ELVEDA SNEIJDER, GODITI ISTANBUL!


UN ALTRO TOP PLAYER DICE ADDIO ALL'ITALIA TRA RAMMARICHI ED INCOMPRENSIONI

E' ufficiale, un altro pilastro del triplete lascia l'Inter tra rammarichi, intrighi e incomprensioni.
Sneijder sceglie di trasferirsi in Turchia, in un campionato in cui negli ultimi anni vari giocatori importanti hanno deciso di chiudere la carriera, ma che non ospita fuoriclasse nel pieno della maturità calcistica.
Il calciatore olandese ha scelto di continuare a percepire uno stipendio altissimo a discapito della carriera; certo poche persone si sarebbero dimezzate lo stipendio, ma probabilmente lo stesso giocatore si aspettava di avere offerte da club importanti che partecipano a campionati di primissimo livello. Così non è stato, non sono pervenute alla società nerazzurra offerte per la sua ex-bandiera da parte di top club, che in un periodo di crisi generale non se la sono sentita di investire su un giocatore che nell'ultimo anno e mezzo, di rado è sceso in campo con una certa costanza.
La tifoseria, gli amanti del calcio e gli addetti ai lavori hanno pareri contrastanti su come sia stata gestita la questione, di chi sia la “colpa” e di chi la “ragione”; sicuramente sono stati fatti errori evitabili da entrambe le parti.
La società ha condotto in modo sbagliato anche questa situazione, come già avvenuto con altre bandiera degli ultimi anni quali Julio Cesar, Pandev e Lucio, mettendo inutilmente con le spalle al muro un giocatore che avrebbe potuto fruttare introiti maggiori nelle sempre più risicate casse societarie.
Di contro Sneijder non ha fatto altro che creare polemiche attraverso le interviste e i social network, arrivando al punto di veder costretta l'Inter a negargli l'uso di Twitter.  Nonostante ciò le sue opinioni sono comunque venute fuori tramite il profilo di Yolanthe Cabau, sua moglie: certamente un comportamento poco professionale.
Nessuno può prevedere se la scelta delle due parti di dirsi addio gioverà a qualcuna di esse, vero è che la società nerazzura non poteva più permettersi di avere in rosa un giocatore con uno stipendio così elevato, che escludendo l'anno del triplete ,non ha meritato di avere,a causa di svariati infortuni e scarso impegno in certi frangenti.

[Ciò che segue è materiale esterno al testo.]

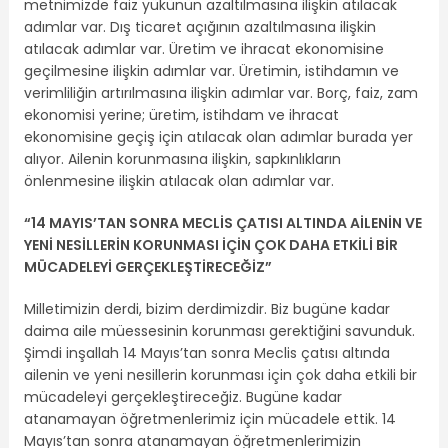
metnimizde faiz yükünün azaltılmasına ilişkin atılacak
adımlar var. Dış ticaret açığının azaltılmasına ilişkin
atılacak adımlar var. Üretim ve ihracat ekonomisine
geçilmesine ilişkin adımlar var. Üretimin, istihdamın ve
verimliliğin artırılmasına ilişkin adımlar var. Borç, faiz, zam
ekonomisi yerine; üretim, istihdam ve ihracat
ekonomisine geçiş için atılacak olan adımlar burada yer
alıyor. Ailenin korunmasına ilişkin, sapkınlıkların
önlenmesine ilişkin atılacak olan adımlar var.
“14 MAYIS’TAN SONRA MECLİS ÇATISI ALTINDA AİLENİN VE
YENİ NESİLLERİN KORUNMASI İÇİN ÇOK DAHA ETKİLİ BİR
MÜCADELEYİ GERÇEKLEŞTİRECEĞİZ”
Milletimizin derdi, bizim derdimizdir. Biz bugüne kadar
daima aile müessesinin korunması gerektiğini savunduk.
Şimdi inşallah 14 Mayıs’tan sonra Meclis çatısı altında
ailenin ve yeni nesillerin korunması için çok daha etkili bir
mücadeleyi gerçekleştireceğiz. Bugüne kadar
atanamayan öğretmenlerimiz için mücadele ettik. 14
Mayıs’tan sonra atanamayan öğretmenlerimizin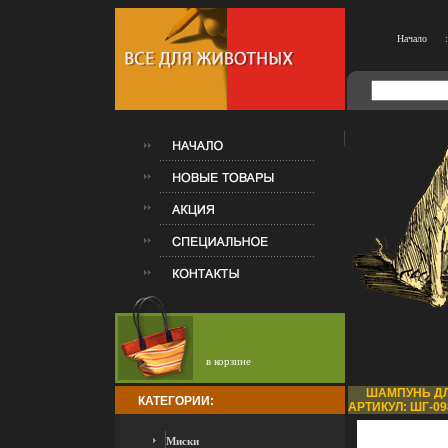
Начало
:
в корзине
ШАМПУНЬ ДЛ
КАТЕГОРИИ:
АРТИКУЛ: ШГ-09
Миски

Gli agenti del giocatore hanno provato fino all'ultimo a spillare una buonuscita dalle casse del presidente Massimo Moratti, che però non ha ceduto alle loro richieste.
Nella giornata di domenica è trapelata l'indiscrezione che l'olandese piuttosto di non trasferirsi in Turchia abbia chiesto di rimanere nel capoluogo lombardo e di spalmare l'ingaggio come gli era stato richiesto, ma come ogni persona passionale tradita e ferita nell'orgoglio dal suo amore, il patron nerazzurro pare abbia rifiutato seccamente.
Dopo certe azioni non si può tornare indietro, non sarebbe stato giusto,; gli amori vissuti così intensamente, una volta che subiscono una scossa così forte, non possono più tornare come prima, è meglio lasciarsi nel miglior modo possibile.
Per questo Wes ha rilasciato una dichiarazione in cui esprime il suo amore per l'Inter, per Milano e soprattutto per  i tifosi interisti che lo hanno amato fin dal primo siluro scagliato verso la porta avversaria al suo esordio nel derby contro il Milan, (a cui ha strizzato l'occhio più volte) e che si aspettavano un po' di riconoscenza in più.
Il suo ormai ex-allenatore, Andrea Stramaccioni, nel post partita di Roma-Inter ha mostrato tutto il suo rammarico per la partenza del giocatore a cui avevo dato in mano le chiavi del gioco e su cui non ha praticamente mai potuto fare affidamento, ma ha fatto anche capire che la situazione era diventata ingestibile e quindi non c'era altra soluzione.
Il numero dieci olandese non troverà una situazione idilliaca ad attenderlo, perchè i suoi continui balbettamenti sulla decisione di trasferirsi a Instanbul non hanno fatto piacere a molti dirigenti giallorossi ed in particolar modo al suo futuro allenatore Fatih Terim, situazione analoga al suo trasferimento dal Real Madrid all'Inter e tutti hanno visto come è andata a finire.
La telenovela Sneijder è giunta al termine, la speranza è che il giocatore conservi la sincerità che lo ha quasi sempre accompagnato e non rilasci dichiarazioni banali come:”Ho scelto il Galatasaray perchè è un top club che partecipa alla champions league”.
I suoi infortuni, i suoi cinguettii e le sue punizioni voleranno in un altro campionato impoverendo una serie A che perde talenti ogni sessione di mercato e il suo addio non ha il sapore di un arrivederci.
Elveda Wes, appunto, Addio Wes!

Giammarco Bellotti
@Giambellotti


EDITORIALE: E’ UN MILAN “PAZZO” PER IL ROSSOBLU, BOLOGNA BATTUTO 2-1

I ROSSONERI SUPERANO DIAMANTI E COMPAGNI GRAZIE A UNA DOPPIETTA DI PAZZINI, VERA E PROPRIA BESTIA NERA IN QUESTA STAGIONE DELLA SQUADRA DI PIOLI

5 gol in 2 partite. Destino o no, è questo il bottino stagionale raccolto da Giampaolo Pazzini nei match giocati contro il Bologna, vittima preferita del serial killer con la maglia numero 11 rossonera.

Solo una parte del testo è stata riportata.